◆ PROBLEM A: Arrange every line from the page text records below as a numbered list, skipping blank lines. Leave the picture markers out of the list.

◆ EXCERPTED TEXT:
┌──

During the first years of his sojourn among them, some of the young men of Camden had founded a Walt Whitman Club;[705] and year by year a group of intimate friends was springing up about his own door.

Chief of these was Mr. Horace Traubel, whose life became so inextricably interwoven with Whitman’s last years that he has rightly been called the old poet’s spiritual son. He was one of the first of Walt’s Camden acquaintances. How or when they met, neither could remember; looking back to the summer evenings when the lame, white-haired man and the fair lad sat together on the steps of the Stevens Street house, it seemed as though they had always been friends.[706]

Another of the group was Mr. T. B. Harned,[707] Traubel’s brother-in-law, an able lawyer and lover of books, whose house became a second home for Whitman after the removal from Philadelphia of his friends the Pearsall Smiths. These two gentlemen, with Dr. Bucke, eventually became Whitman’s executors; better than anything else, this shows the confidence which their old friend reposed in them.

On his sixty-ninth birthday—Friday, 31st May, 1888—his Camden friends and others met him at dinner at Mr. Harned’s.[708] Two days later he was there again, and Dr. Bucke, arriving unexpectedly, was of the party.

└──

[Extracted page text data]

┌──

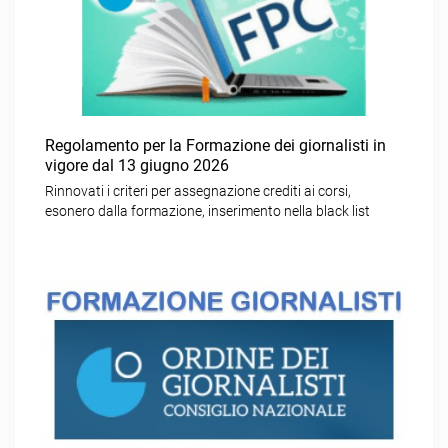
Regolamento per la Formazione dei giornalisti in
vigore dal 13 giugno 2026
Rinnovati i criteri per assegnazione crediti ai corsi,
esonero dalla formazione, inserimento nella black list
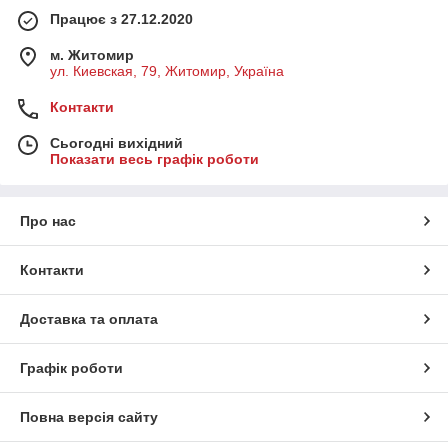
Працює з 27.12.2020
м. Житомир
ул. Киевская, 79, Житомир, Україна
Контакти
Сьогодні вихідний
Показати весь графік роботи
Про нас
Контакти
Доставка та оплата
Графік роботи
Повна версія сайту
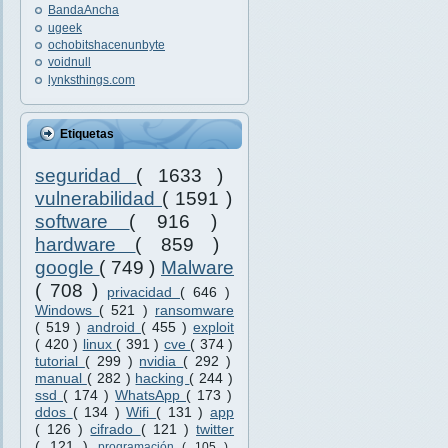
BandaAncha
ugeek
ochobitshacenunbyte
voidnull
lynksthings.com
Etiquetas
seguridad
( 1633 )
vulnerabilidad
( 1591 )
software
( 916 )
hardware
( 859 )
google
( 749 )
Malware
( 708 )
privacidad
( 646 )
Windows
( 521 )
ransomware
( 519 )
android
( 455 )
exploit
( 420 )
linux
( 391 )
cve
( 374 )
tutorial
( 299 )
nvidia
( 292 )
manual
( 282 )
hacking
( 244 )
ssd
( 174 )
WhatsApp
( 173 )
ddos
( 134 )
Wifi
( 131 )
app
( 126 )
cifrado
( 121 )
twitter
( 121 )
programación
( 105 )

└──

◆ PROBLEM B: Reproduce the entire passage on Whitman's Camden friends word for word.

◆ EXERCISE RESPONSE A:
1. Regolamento per la Formazione dei giornalisti in
2. vigore dal 13 giugno 2026
3. Rinnovati i criteri per assegnazione crediti ai corsi,
4. esonero dalla formazione, inserimento nella black list
5. Працює з 27.12.2020
6. м. Житомир
7. ул. Киевская, 79, Житомир, Україна
8. Контакти
9. Сьогодні вихідний
10. Показати весь графік роботи
11. Про нас
12. Контакти
13. Доставка та оплата
14. Графік роботи
15. Повна версія сайту
16. BandaAncha
17. ugeek
18. ochobitshacenunbyte
19. voidnull
20. lynksthings.com
21. Etiquetas
22. seguridad
23. ( 1633 )
24. vulnerabilidad
25. ( 1591 )
26. software
27. ( 916 )
28. hardware
29. ( 859 )
30. google
31. ( 749 )
32. Malware
33. ( 708 )
34. privacidad
35. ( 646 )
36. Windows
37. ( 521 )
38. ransomware
39. ( 519 )
40. android
41. ( 455 )
42. exploit
43. ( 420 )
44. linux
45. ( 391 )
46. cve
47. ( 374 )
48. tutorial
49. ( 299 )
50. nvidia
51. ( 292 )
52. manual
53. ( 282 )
54. hacking
55. ( 244 )
56. ssd
57. ( 174 )
58. WhatsApp
59. ( 173 )
60. ddos
61. ( 134 )
62. Wifi
63. ( 131 )
64. app
65. ( 126 )
66. cifrado
67. ( 121 )
68. twitter
69. ( 121 )
70. programación
71. ( 105 )

◆ EXERCISE RESPONSE B:
During the first years of his sojourn among them, some of the young men of Camden had founded a Walt Whitman Club;[705] and year by year a group of intimate friends was springing up about his own door.

Chief of these was Mr. Horace Traubel, whose life became so inextricably interwoven with Whitman’s last years that he has rightly been called the old poet’s spiritual son. He was one of the first of Walt’s Camden acquaintances. How or when they met, neither could remember; looking back to the summer evenings when the lame, white-haired man and the fair lad sat together on the steps of the Stevens Street house, it seemed as though they had always been friends.[706]

Another of the group was Mr. T. B. Harned,[707] Traubel’s brother-in-law, an able lawyer and lover of books, whose house became a second home for Whitman after the removal from Philadelphia of his friends the Pearsall Smiths. These two gentlemen, with Dr. Bucke, eventually became Whitman’s executors; better than anything else, this shows the confidence which their old friend reposed in them.

On his sixty-ninth birthday—Friday, 31st May, 1888—his Camden friends and others met him at dinner at Mr. Harned’s.[708] Two days later he was there again, and Dr. Bucke, arriving unexpectedly, was of the party.